Go's Regex Repetition limit is a little sad

Recently I’ve been working on a passion project with a friend, a simple hash detector but written in Go. We were porting a large list of regular expressions from a python-based project since redoing work is annoying and a fool’s errand. The project we were stealing regular expressions from was this one. We ran into a strange issue where the Go regex engine would panic when we tried to compile a regex with a repetition limit of 2048 with this ominous error message:

panic: regexp: Compile(`^grub\.pbkdf2\.sha512\.[0-9]+\.([a-f0-9]{128,2048}\.|[0-9]+\.)?[a-f0-9]{128}$`): error parsing regexp: invalid repeat count: `{128,2048}`

This was a little strange, as the python regex engine had no issue compiling the same regex. After some digging, we found that the Go regex engine has a hard-coded repetition limit of 1000. This is a little sad, as it means that we can’t use the same regular expressions as the python project without some modification. In the previous issue I linked, there is a ‘simple’ proposed solution that reads:

For the benefit of anyone coming across this issue in the future, the trivial workaround is to split the quantified expression into repeated copies of the desired match. See http://play.golang.org/p/XjdKuTKx3t for an example for /x{n}/. /x{n,}/ as originally encountered is not much more complicated.

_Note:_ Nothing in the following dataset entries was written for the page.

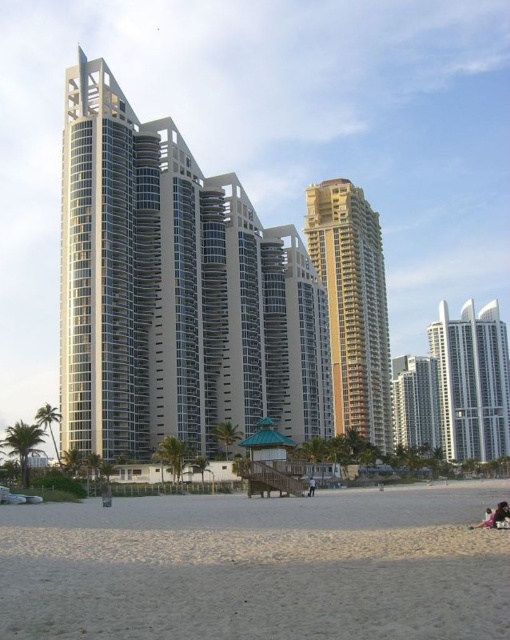
Looking at this image, is beige glass building at center to the left of smooth glass building at center from the viewer's perspective?

Indeed, beige glass building at center is positioned on the left side of smooth glass building at center.

Between point (320, 346) and point (410, 417), which one is positioned behind?

Positioned behind is point (410, 417).

Does point (94, 150) come in front of point (410, 410)?

Yes.

At what (x,y) coordinates should I click in order to perform the action: click on beige glass building at center. Please return your answer as a coordinate pair (x, y). Looking at the image, I should click on (174, 292).

Which is below, white sand at lower center or gold textured building at center?

white sand at lower center is lower down.

Can you confirm if white sand at lower center is positioned above gold textured building at center?

No, white sand at lower center is not above gold textured building at center.

Does point (134, 561) lie behind point (336, 316)?

No, it is in front of (336, 316).

Locate an element on the screen. The height and width of the screenshot is (640, 510). white sand at lower center is located at coordinates (257, 568).

Is gold textured building at center above dark blue jeans at center?

Correct, gold textured building at center is located above dark blue jeans at center.

Is gold textured building at center wider than dark blue jeans at center?

Correct, the width of gold textured building at center exceeds that of dark blue jeans at center.

This screenshot has width=510, height=640. Identify the location of gold textured building at center. (352, 307).

Find the location of `gold textured building at center`. gold textured building at center is located at coordinates pos(352,307).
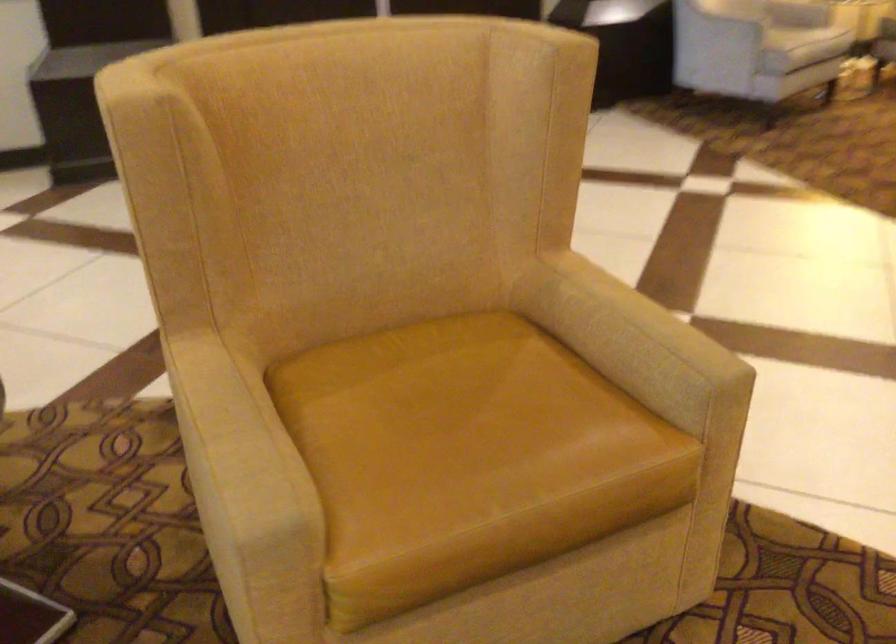
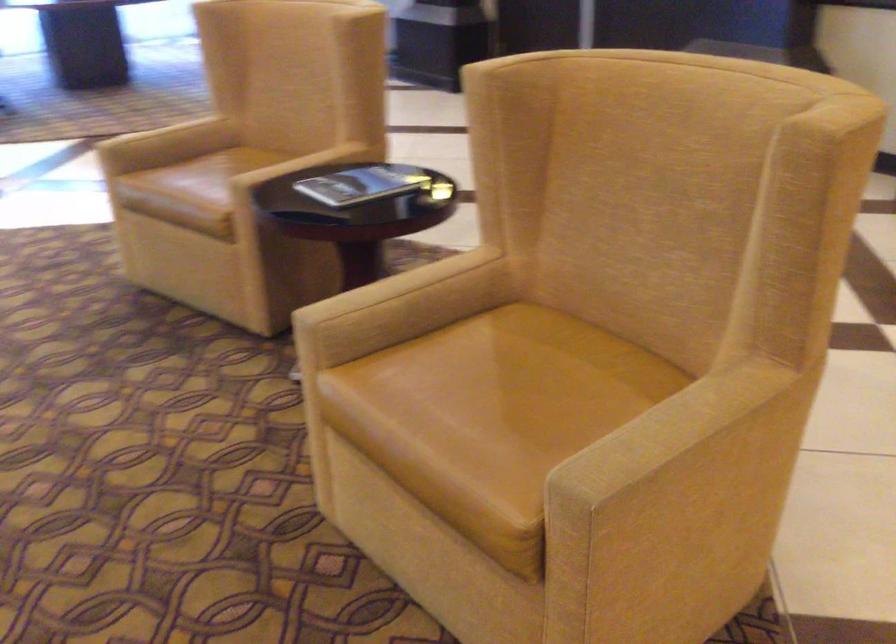
In the second image, find the point that corresponds to point (476, 428) in the first image.

(500, 398)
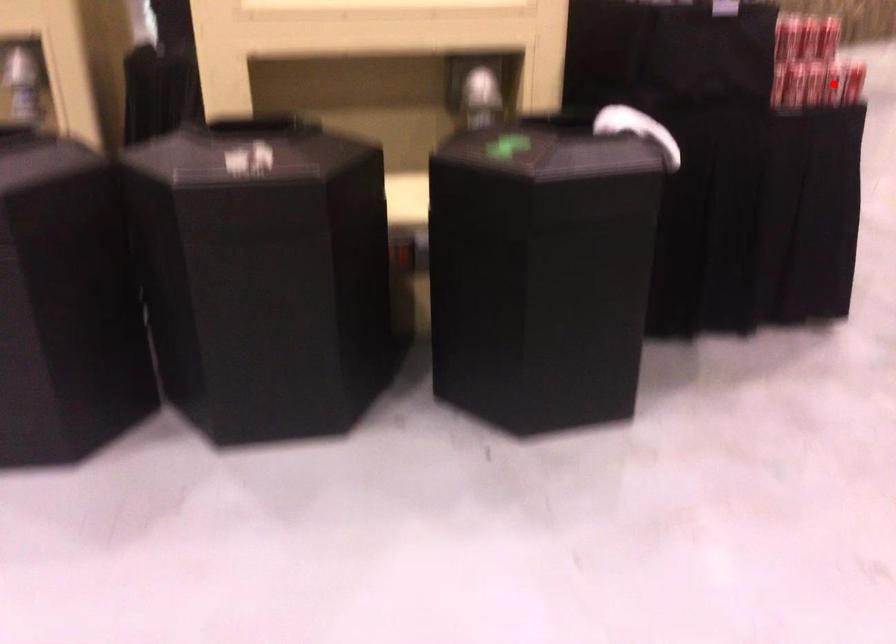
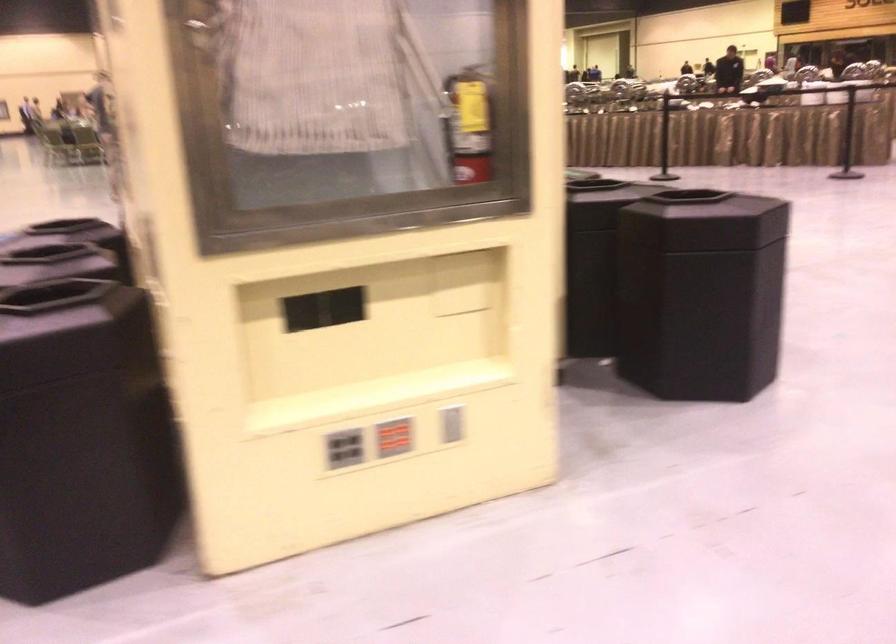
Question: I am providing you with two images of the same scene from different viewpoints. A red point is marked on the first image. At the location where the point appears in image 1, is it still visible in image 2?

Choices:
 (A) Yes
 (B) No

Answer: (B)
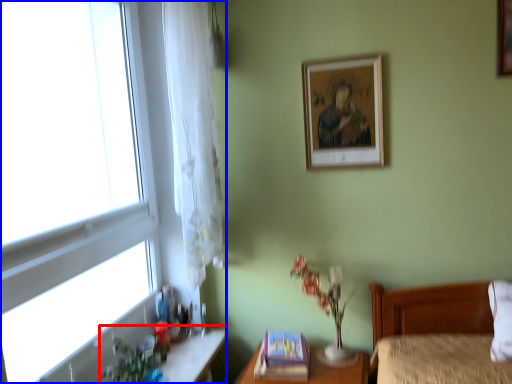
Question: Among these objects, which one is nearest to the camera, vanity (highlighted by a red box) or window (highlighted by a blue box)?

Choices:
 (A) vanity
 (B) window

Answer: (B)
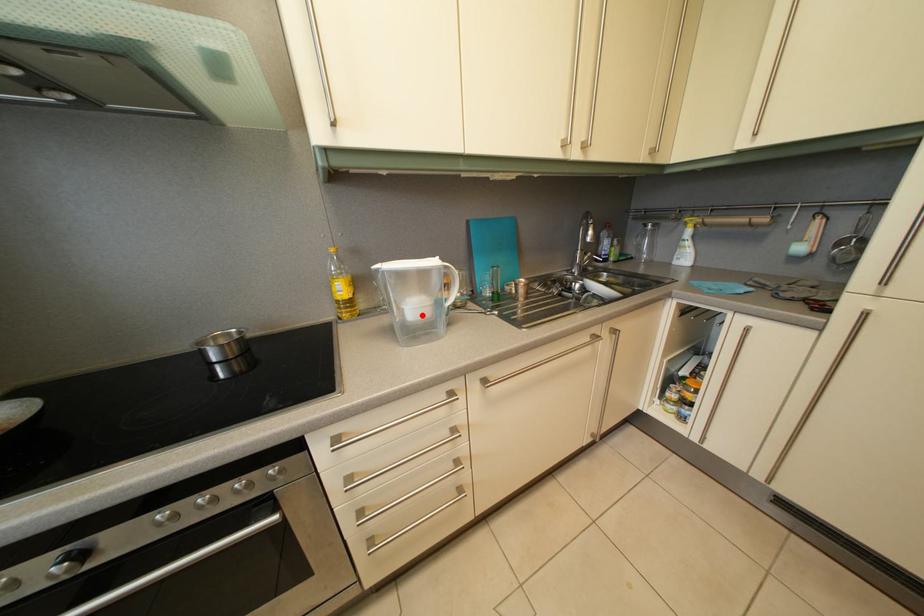
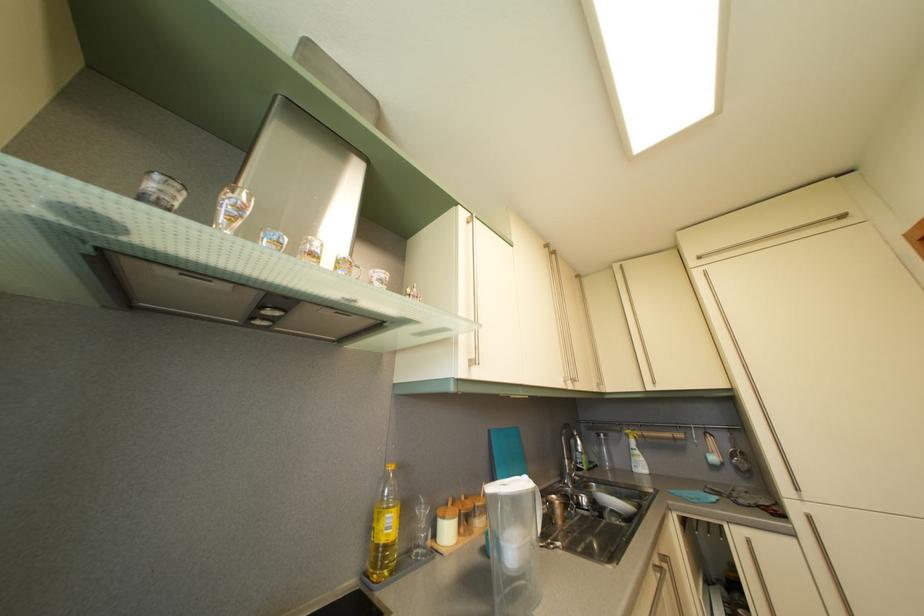
Question: I am providing you with two images of the same scene from different viewpoints. Given a red point in image1, look at the same physical point in image2. Is it:

Choices:
 (A) Closer to the viewpoint
 (B) Farther from the viewpoint

Answer: (B)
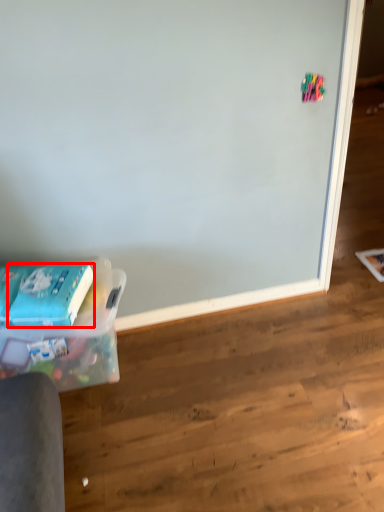
Question: In this image, where is paperback book (annotated by the red box) located relative to box?

Choices:
 (A) left
 (B) right

Answer: (A)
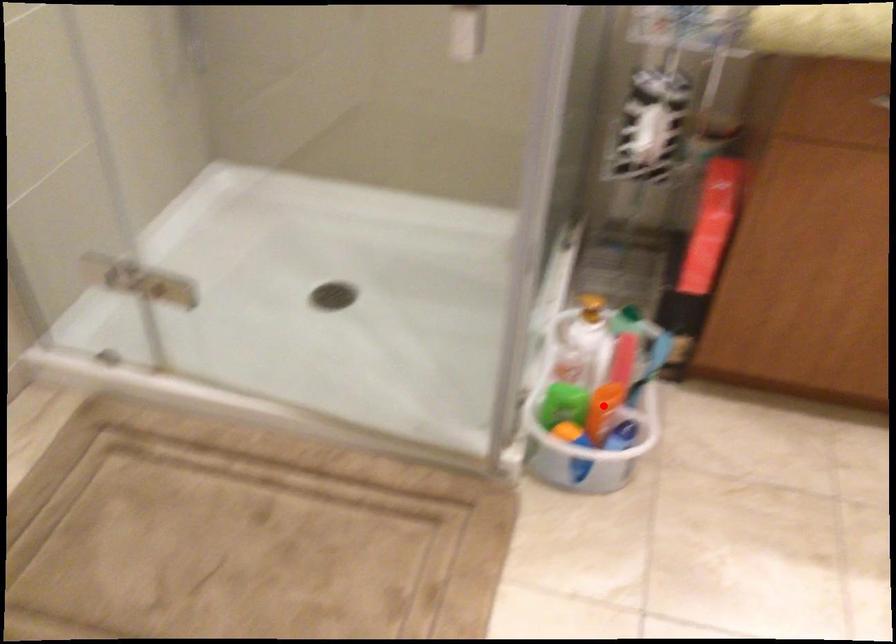
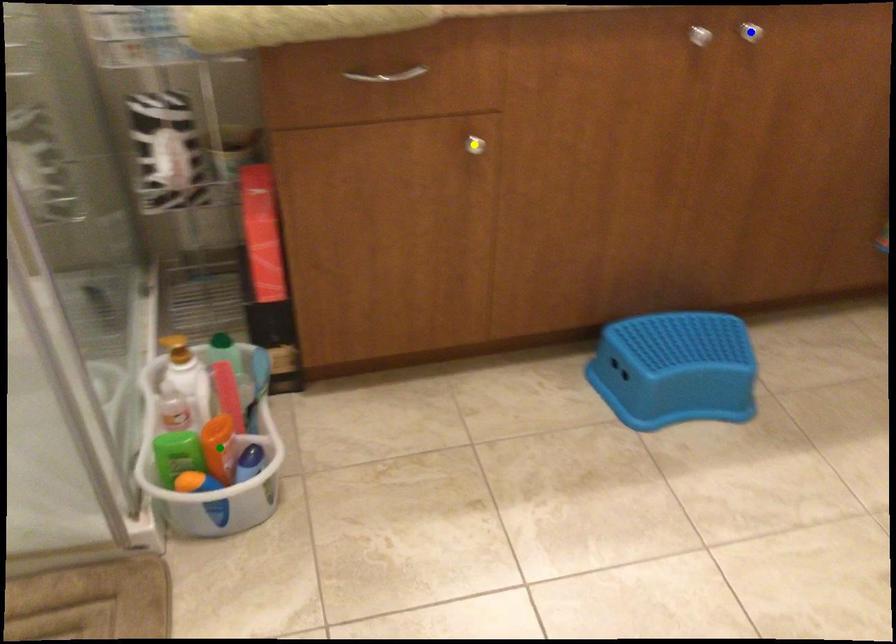
Question: I am providing you with two images of the same scene from different viewpoints. A red point is marked on the first image. You are given multiple points on the second image. Which spot in image 2 lines up with the point in image 1?

Choices:
 (A) green point
 (B) yellow point
 (C) blue point

Answer: (A)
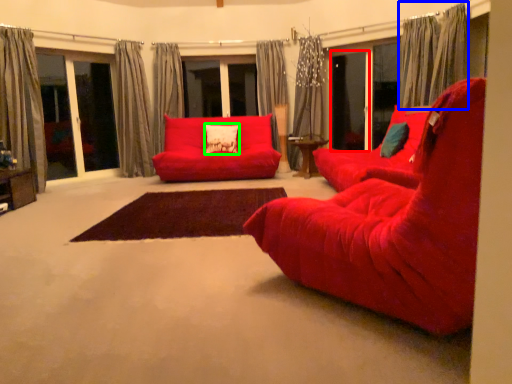
Question: Which is farther away from screen door (highlighted by a red box)? curtain (highlighted by a blue box) or pillow (highlighted by a green box)?

Choices:
 (A) curtain
 (B) pillow

Answer: (B)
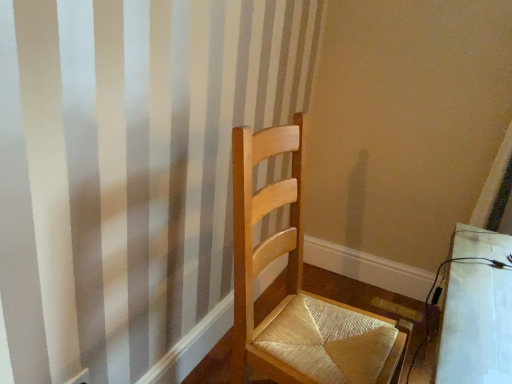
Find the location of a particular element. light wood chair at center is located at coordinates (297, 288).

What do you see at coordinates (297, 288) in the screenshot?
I see `light wood chair at center` at bounding box center [297, 288].

Identify the location of light wood chair at center. Image resolution: width=512 pixels, height=384 pixels. (297, 288).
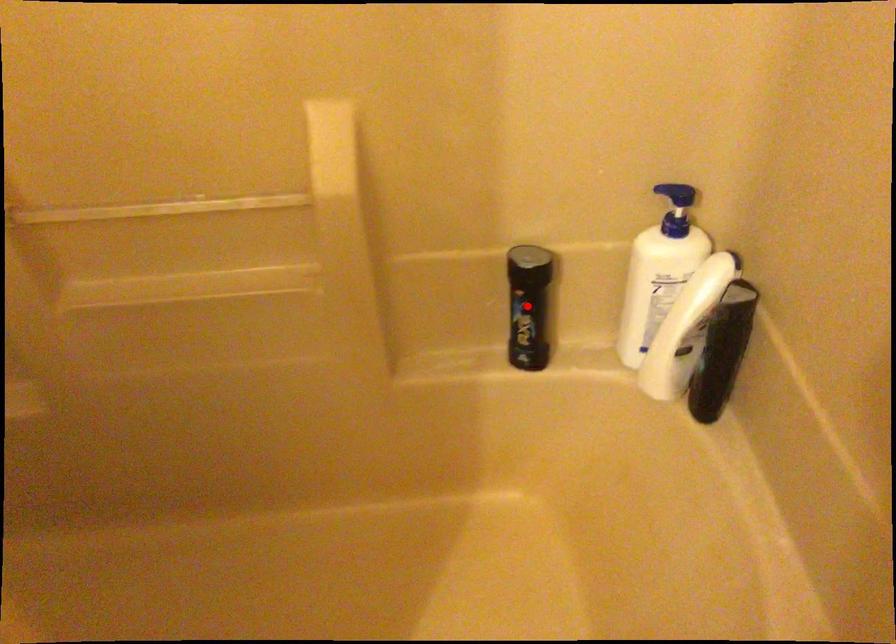
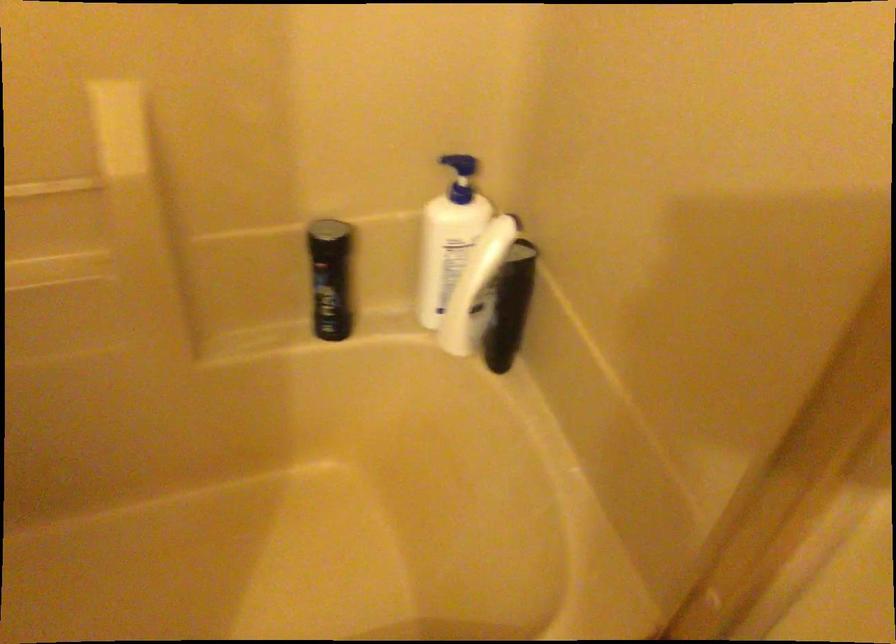
Where in the second image is the point corresponding to the highlighted location from the first image?

(330, 278)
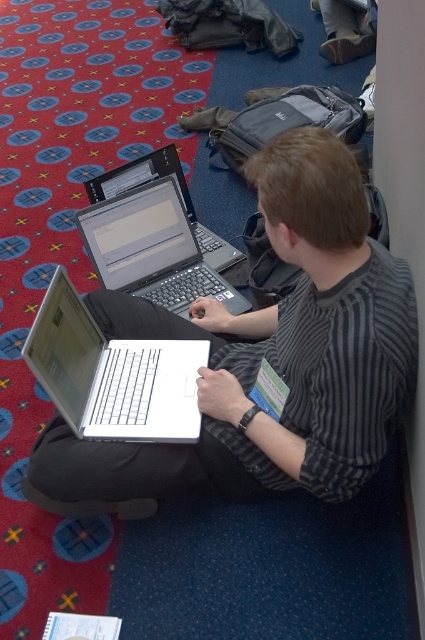
Who is taller, white plastic laptop at center or silver/black keyboard at center?

white plastic laptop at center is taller.

How distant is white plastic laptop at center from silver/black keyboard at center?

white plastic laptop at center is 15.42 inches from silver/black keyboard at center.

Find the location of a particular element. white plastic laptop at center is located at coordinates (266, 358).

Measure the distance between white matte laptop at center and silver/black keyboard at center.

The distance of white matte laptop at center from silver/black keyboard at center is 40.98 centimeters.

Can you confirm if white matte laptop at center is positioned above silver/black keyboard at center?

Incorrect, white matte laptop at center is not positioned above silver/black keyboard at center.

Locate an element on the screen. This screenshot has width=425, height=640. white matte laptop at center is located at coordinates [x=113, y=374].

Is white plastic laptop at center below white matte laptop at center?

Incorrect, white plastic laptop at center is not positioned below white matte laptop at center.

Who is more forward, (x=374, y=244) or (x=107, y=406)?

Point (x=374, y=244) is more forward.

This screenshot has height=640, width=425. What are the coordinates of `white plastic laptop at center` in the screenshot? It's located at [x=266, y=358].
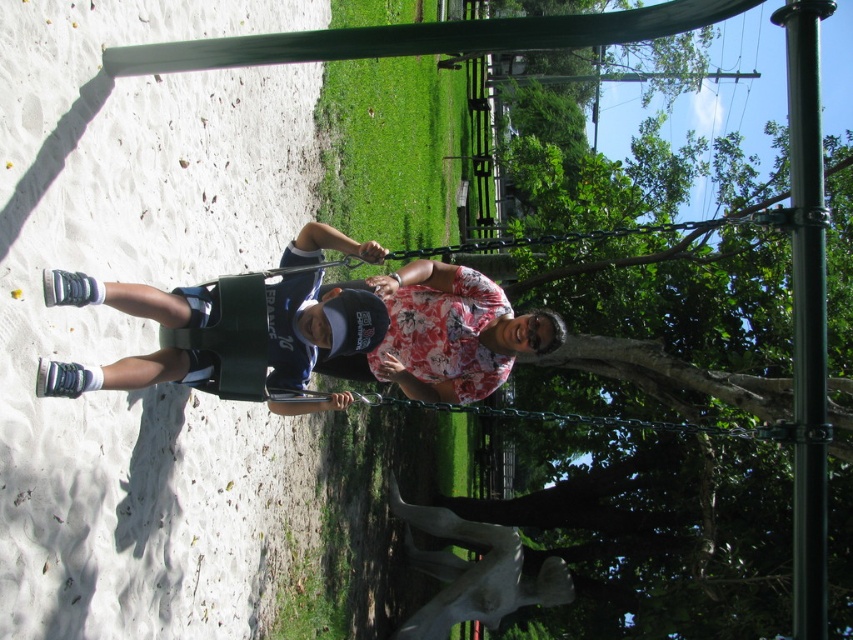
You are a parent at the playground and want to move the matte green wheelchair at left closer to the green metallic pole at right. Which direction should you push the wheelchair to get it closer to the pole?

The matte green wheelchair at left is positioned on the left side of the green metallic pole at right. To move it closer, you should push the wheelchair to the right towards the pole.

You are a parent at the playground and want to ensure there is enough space between the matte green wheelchair at left and the green metallic pole at right for your child to walk through. Based on the scene, can the child pass through the space between them?

The matte green wheelchair at left occupies less space than green metallic pole at right, so the space between them is sufficient for the child to pass through.

You are at the playground and want to place a new sandbox between the two points labeled point (271,296) and point (820,483). According to the scene, which point should the sandbox be closer to in order to be placed behind the swing set?

The sandbox should be closer to point (271,296) because it is behind point (820,483), and placing it near that point would position it behind the swing set.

While this would work, I was also more inclined to find out why was there a repetition limit? And over here Rob Pike one of the original authors of Go tells us himself:

It is to protect the regexp engine from overly expensive computations, as the repetition can introduce quadratic behavior in the compiler. The Go engine is concerned about pathological execution - not all engines have this property (see https://swtch.com/~rsc/regexp/regexp1.html) - and is being careful.

The 1000 is arbitrary but - speaking just for myself - a repeat count as high as a thousand tells me that a regular expression is the wrong mechanism for this problem. A simple loop would be vastly more efficient (see https://commandcenter.blogspot.com/2011/08/regular-expressions-in-lexing-and.html).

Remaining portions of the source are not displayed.